**TASK DIRECTIONS**
In the forum thread on reducing structure size, how much does using Nullable<T> for a value type add to the memory size?

**READING PASSAGE**
○ ○ ○ ○
How to reduce structure size

Question

I have a class library containing several structures each consisting of several value and reference types. Most of the value types are mandatory, a few value types and all reference types are optional. All structures are XmlSerializable (which is mandatory).

As far as the class library is targeted to mobile devices I want to reduce the memory footprint. My first idea was to use Nullable<T> for the value types, but this increases the memory size by 4 bytes per Nullable<T>. My second idea is to pack all optional value types into a separate structure that is only instantiated when any of its members is needed. But this would force me to implement IXmlSerializable on the "main" structure.

Are there any other approaches to "shrink" the structures?

[EDIT]

Beg your pardon for this bad question. I think I have to clarify some things and get more specific:

The class library is designed to serialize data info GPX (GPS Exchange Format). The structures are e.g. Waypoint or Track. They have mandatory fields as latitude, longitude etc. Optional fields are Vertical/Horizontal/Position Dilution of Precision, a description, a link.

The library is mainly targeted to Mobile devices such as PDAs. RAM is short, but plenty of non-volatile Memory is available.

Code examples cannot be shown as far as there are none. I want to think about several pitfalls before starting the implementation.
○ ○ ○ ○
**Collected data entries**

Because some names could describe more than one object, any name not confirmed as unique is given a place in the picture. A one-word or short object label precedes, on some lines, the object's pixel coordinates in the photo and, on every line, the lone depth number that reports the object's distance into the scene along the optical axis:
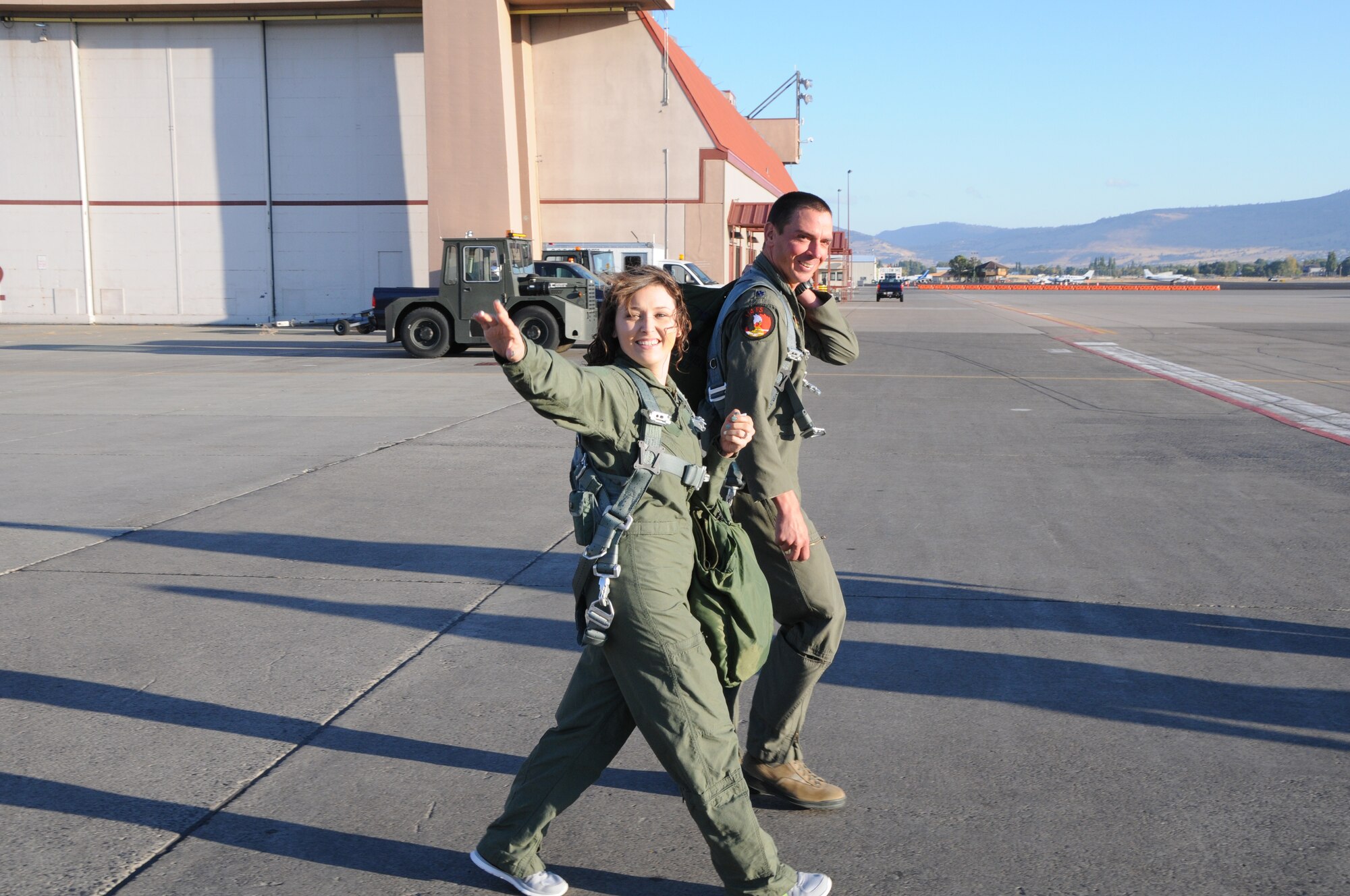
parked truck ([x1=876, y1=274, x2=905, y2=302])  66.50
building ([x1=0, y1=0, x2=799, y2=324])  34.75
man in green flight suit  3.31
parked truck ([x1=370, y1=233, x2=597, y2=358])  20.92
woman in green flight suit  2.81
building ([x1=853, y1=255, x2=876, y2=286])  122.56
○ ○ ○ ○
**SOLVED EXERCISE**
It adds 4 bytes per Nullable<T>.